Potential Challenges for the Retail Sector
The U.S. retail sector stands on the brink of numerous cascading challenges, with looming commercial real estate debt topping the list. Retail businesses and commercial landlords are under immense pressure, especially with Morgan Stanley projecting valuations of some office and retail properties will plummet by up to 40%. Amid soaring interest rates and constricted credit conditions, a pressing question arises: who will lend to them in such a climate?
Adding to the complexity, a mix of old hurdles and new factors like surging prices and waning consumer spending could herald a spike in retail bankruptcies, exemplified by brands such as Bed Bath & Beyond and Party City. The fallout is more than just numbers — more potential store closures, job cuts and ripple effects on local economies and supply chains come as consequences. Shadowing these age-old challenges is the colossal influence of e-commerce, pushing many traditional retailers to adapt to evolving consumer behaviors and reassess their business models.
Opportunities Amidst the Crisis
In the wake of 2023’s commercial real estate headwinds, leading virtual real estate expert Marco Kozlowski draws parallels with the 2007-2009 crash and suggests that those with a keen market understanding stand to profit substantially from emerging opportunities.
One rising trend is the transformation of vacant retail spaces into retail incubators, offering budding entrepreneurs affordable spots coupled with financial and technical aid. This era also witnesses a surge in retail creativity, with brands leveraging immersive omnichannel experiences driven by memorable brand interactions and gamification.
Further diversifying the landscape are mixed-use developments, reflecting post-pandemic preferences. These projects command a premium, with office tenants willing to pay nearly 25% more for mixed-use locations. Additionally, the adaptive reuse of malls, particularly vacant B and C-class properties, into fulfillment centers signals the flexibility of real estate.
Moreover, brands initially digital-only are now opting for brick-and-mortar presences, betting big on unique in-store experiences. This gamble calls for retailers to reinvent, offering enthralling online and offline experiences.
Lastly, supermarket-anchored real estate presents an enticing investment opportunity, given the consistent demand for daily essentials. Their resilience, combined with adaptability, makes them a formidable player. Adding appeal are the value-added opportunities, such as introducing new tenants to vacant anchor spaces, revitalizing small shop spaces or swapping outdated retailers with innovative concepts at competitive rents. The potential to develop pad sites or expand existing properties makes these centers particularly lucrative. Moreover, the grocery sector is primed for growth with an influx of new customers, rising monthly expenditures, escalating prices and the booming online/delivery segment solidifying its appeal.
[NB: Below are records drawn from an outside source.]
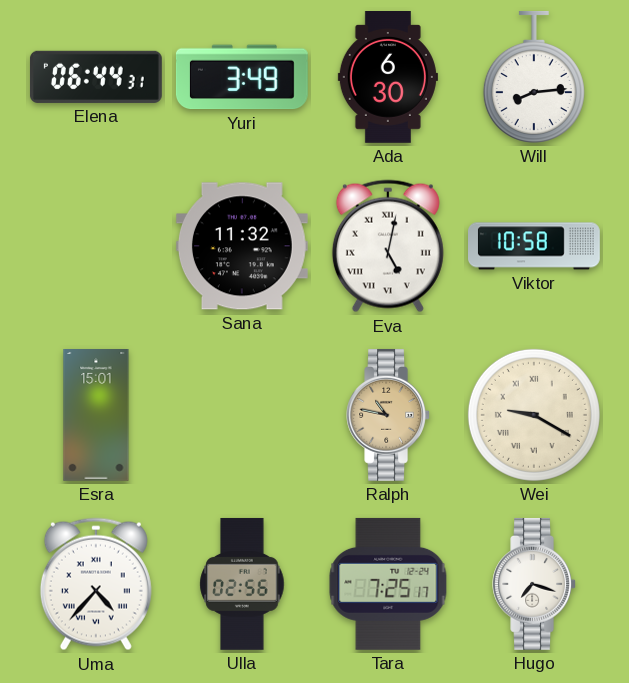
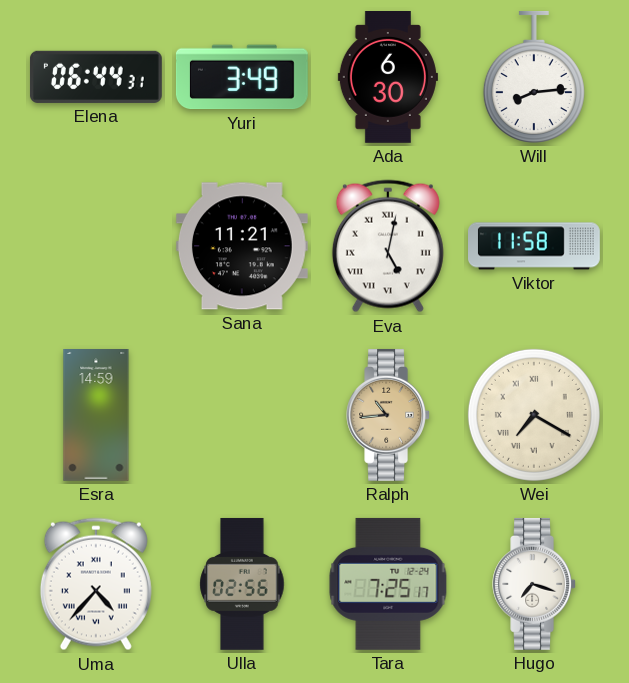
Sana: 11:32 -> 11:21
Viktor: 10:58 -> 11:58
Esra: 15:01 -> 14:59
Ralph: 10:47 -> 10:44
Wei: 9:20 -> 7:20
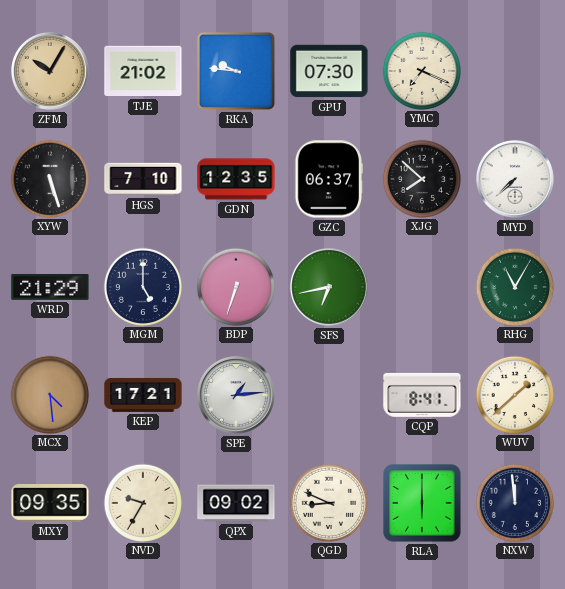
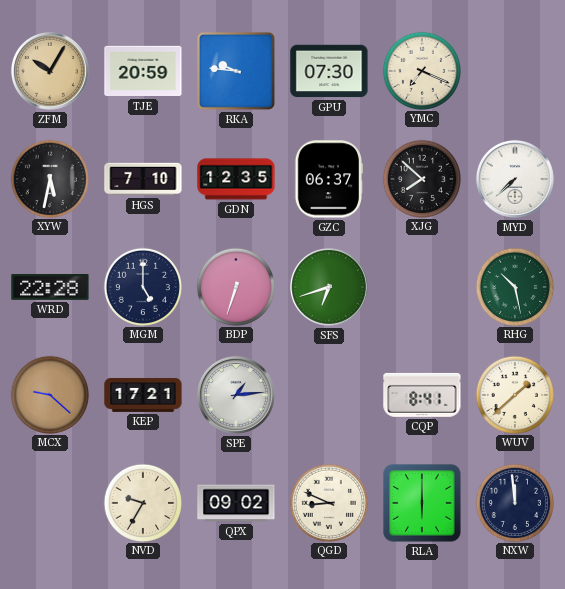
TJE: 21:02 -> 20:59
XYW: 5:27 -> 5:32
WRD: 21:29 -> 22:28
SFS: 6:43 -> 6:42
RHG: 11:05 -> 10:28
MCX: 4:29 -> 9:22
MXY: 09:35 -> none
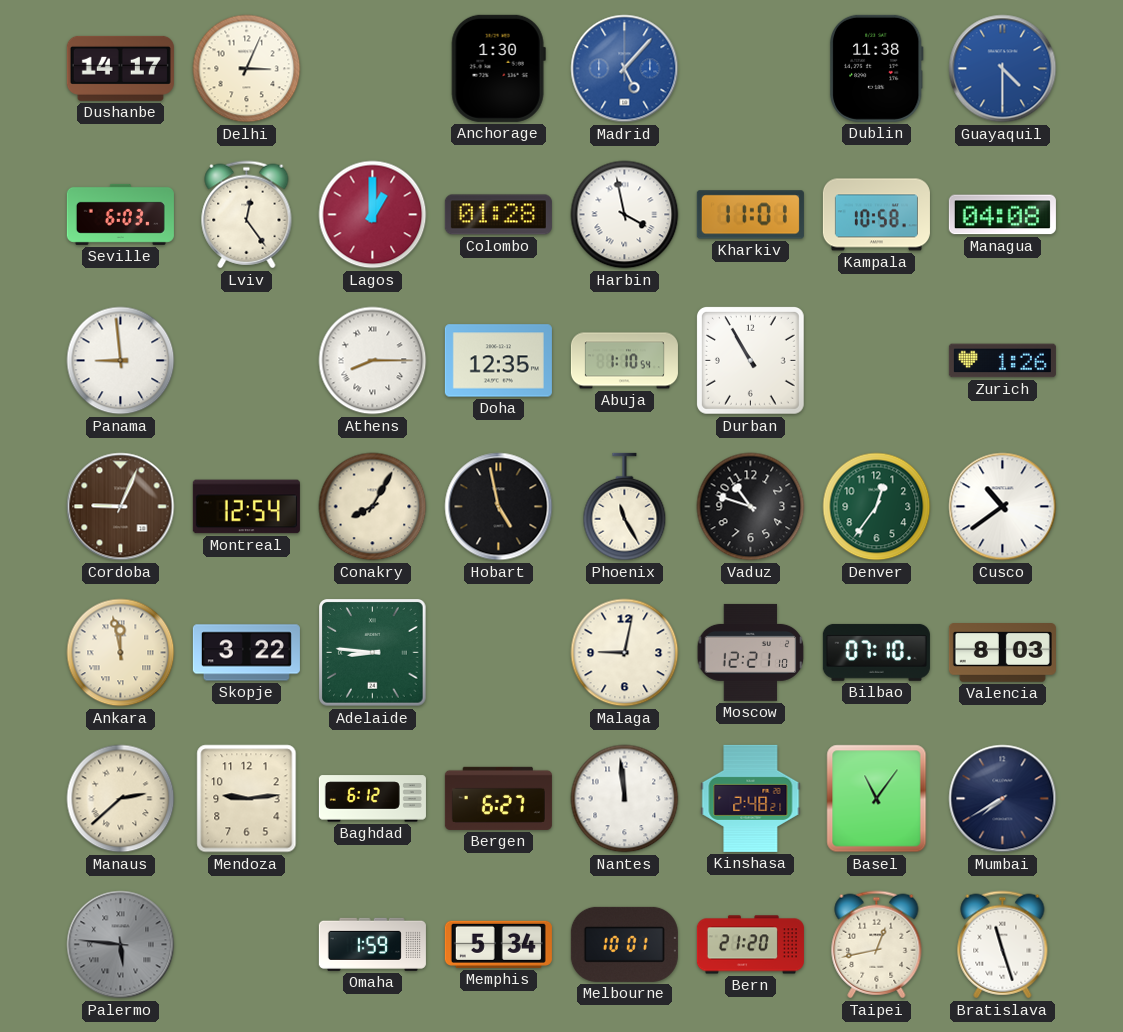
Clearly, the aftermath of the Covid-19 pandemic has left the commercial real estate sector facing significant challenges. With city offices experiencing high vacancy rates, the bright spot in this scenario is retail real estate, particularly supermarket-anchored properties. These spaces have evolved from just shopping spots to vital community hubs, standing strong despite the rise of e-commerce and changing consumer habits.
While there are undeniable challenges, like increasing debt and changing work trends, they also pave the way for new opportunities. We are witnessing urban areas adapt and evolve, creating innovative solutions for empty spaces and reflecting changing needs. Adaptability and innovation will be key as the commercial landscape continues to change. Ultimately, the resilience and reinvention of this sector underscores the indomitable spirit of commerce, ready to face any storm and emerge stronger on the other side.